Sometimes I wonder about the timing of things. Insects for instance. Butterflies here, crickets there. Not exactly the same, and to a different purpose. But still.
What I am on about is two very different shows that connected yet bounced off each other in a very... unsatisfying way.
The Haines Gallery, SF, is showing new work by Binh Danh including three of his signature leaf-portraits and a series of daguerreotypes. The series is called In the Eclipse of Angkor: Tuol Sleng, Choeung Ek, and Khmer Temples. There are photos of temple ruins, of young monks, of the museum displays in the killing grounds of the Khmer Rouge. These works reflect Danh's ongoing exploration into a period of time when a shadow passed over a culture. His work is an unearthing in a way, bringing to light a dark period, but in a delicate soft light as befits a memorial gesture.
In Cambodia, in the 70s, the Khmer Rouge regime killed some two million people in the span of a few years. Tuol Sleng prison and the area of mass graves in Choeung Ek are now memorial sites Danh visited and photographed. He makes a leap into the deep past by also photographing Angkor Wat, a huge, ancient temple site situated in the same region the Khmer Rouge originated. In Angkor, carvings depict Rahu, the dragon snake who periodically attempts to eat the sun and moon throwing the earth into a dangerous period of darkness.
Eclipse is just the right word for these works: in the daguerreotype the image is only seen when one passes before it. You see the ghost image in the shadow of your own reflection. These pics below do not do the objects justice, for until you stand in front of them, they appear as pearl-like, moon-like mirrors.
This is Ghost of Tuol Sleng Genocide Museum #1, 2008.
This the Killing tree against which executioners beat children, 2008.
The daguerreotype itself, as a medium, serves perfectly—as vague as memories, unclear, wavering in the changing reflection of the viewer's breathing. I found the experience of standing in front of them profoundly moving—the image of the dead, or the torture site, clarifying only against my own living body.
And then I turned and caught sight of the butterflies. In three frames, each with a leaf-portrait—faces are brought forward out of the shadows of anonymous history and printed on fallen leaves—and a butterfly, a sacrifice to the dead.
Iridescence of life #6, 2008, chlorophyll print, butterfly specimen & resin.
Walking, reflecting on the weighty experience of Binh Danh's transformative work, I go a few doors down the street and check in at the Marx & Zavattero Gallery. Boy howdy, an insect of another color. Just goes to show you it takes all kinds.
Paul Paiement paints insect-gadget hybrids with scientific precision in watercolor and egg tempera. Paiement is a popular-with-the-press painter, but not one to get on the band wagon, I gotta say I found a serious lack of oxygen in the room like when you fly too high. Pop! oh shucks, the balloon burst and here I am on the ground again.

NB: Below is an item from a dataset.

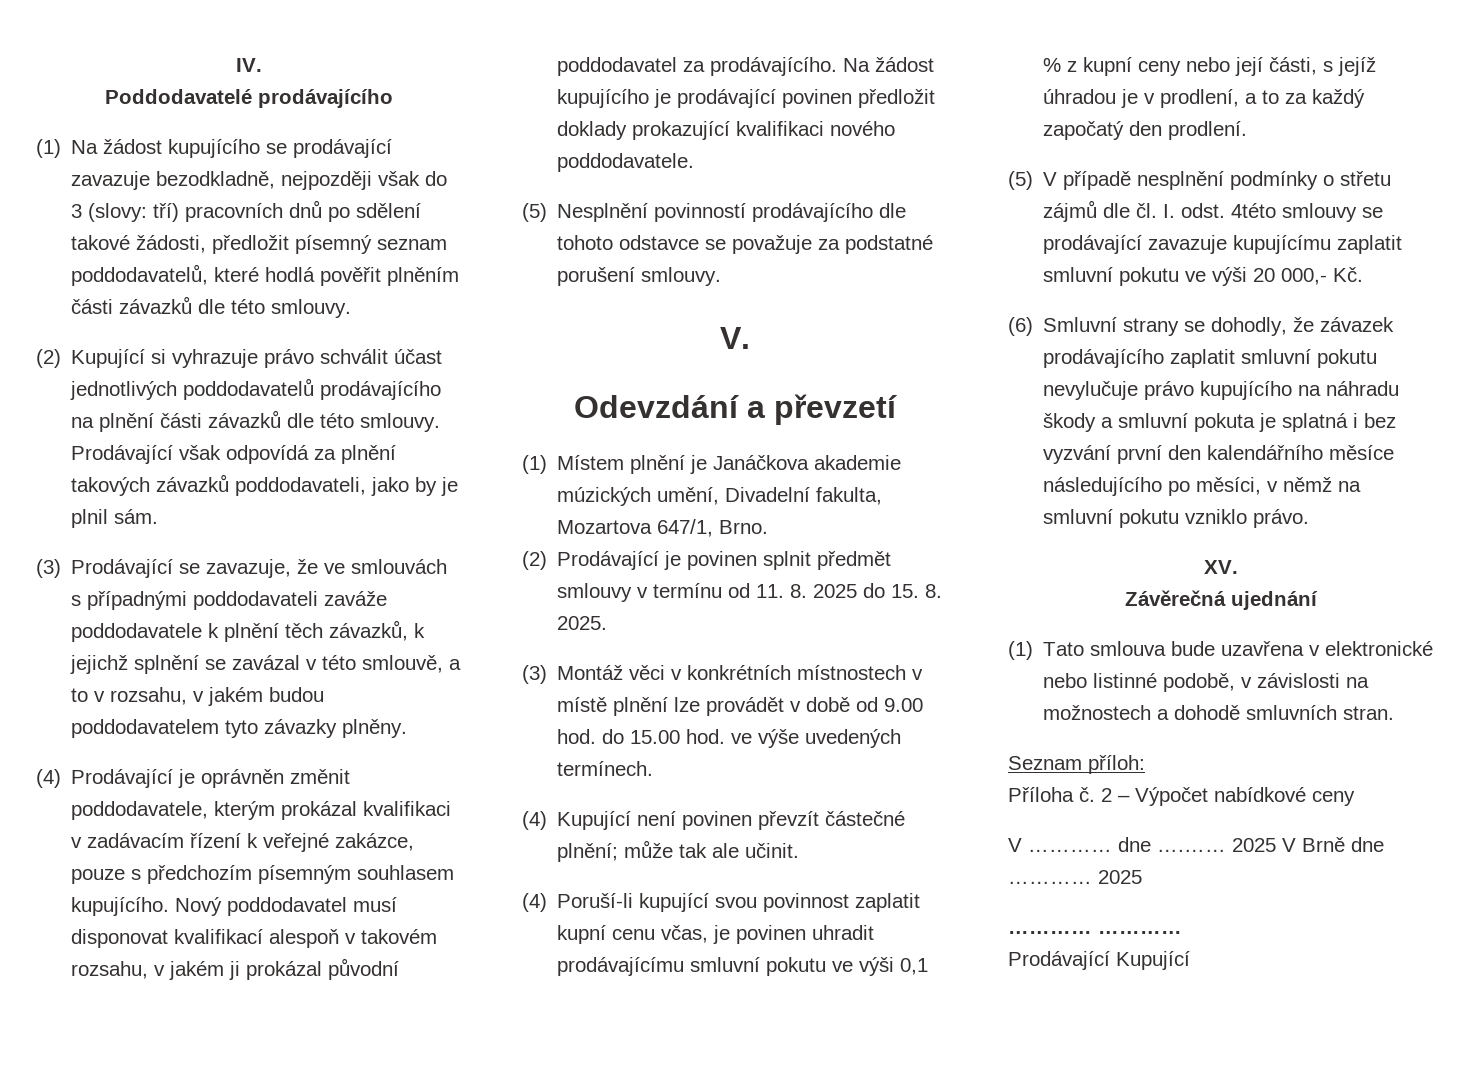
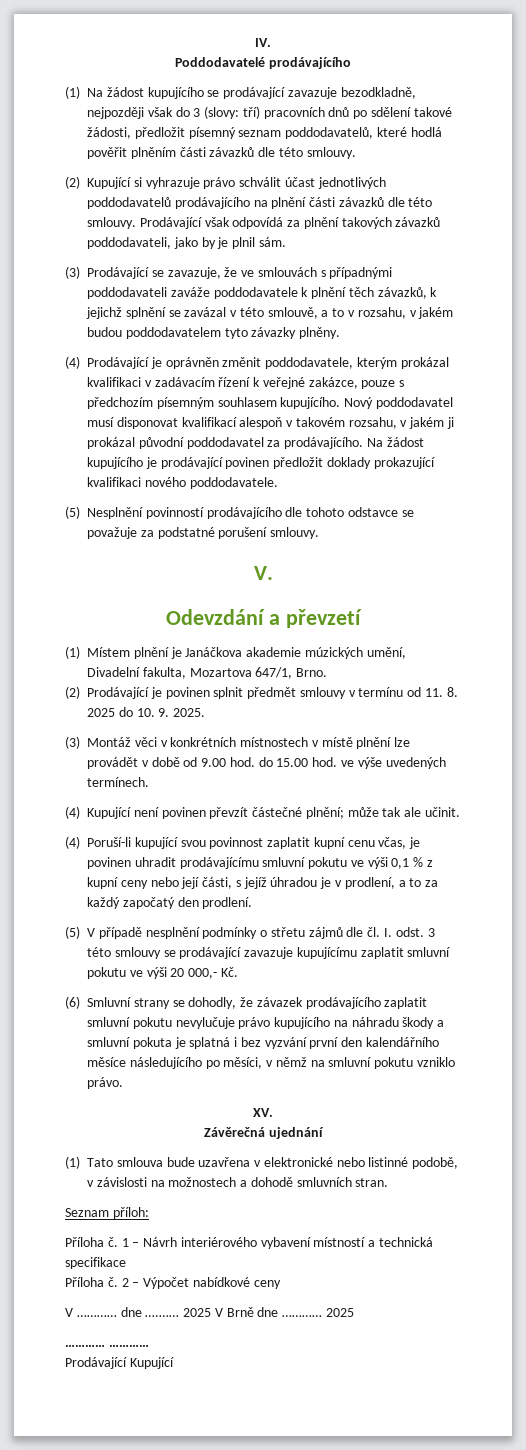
[891,584,943,598] 15. 8. -> [136,708,170,717] 10. 9.
[1231,203,1277,218] 4této -> [427,928,435,937] [87,947,111,957] 3 této
(1145, 764) none -> [65,1237,434,1249] [65,1257,126,1269] // Příloha č. 1 – Návrh interiérového vybavení místností a technická specifikace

Paiement is interested in imaging life forms in context of the technological which is to say he is interested in cyborgs, the fusion of the organic and inorganic. The Marx & Zavattero press release says these paintings provide optical amusement as well. Hmm. About as much amusement as synthetic sugar. Far too laboratorial for me.
This is Hybrids H - Hyalophora Xboxcontrolerae watercolor on paper, with attached bits ( “Ben Day dot/half tone patterns”), approximately 20 inches all around.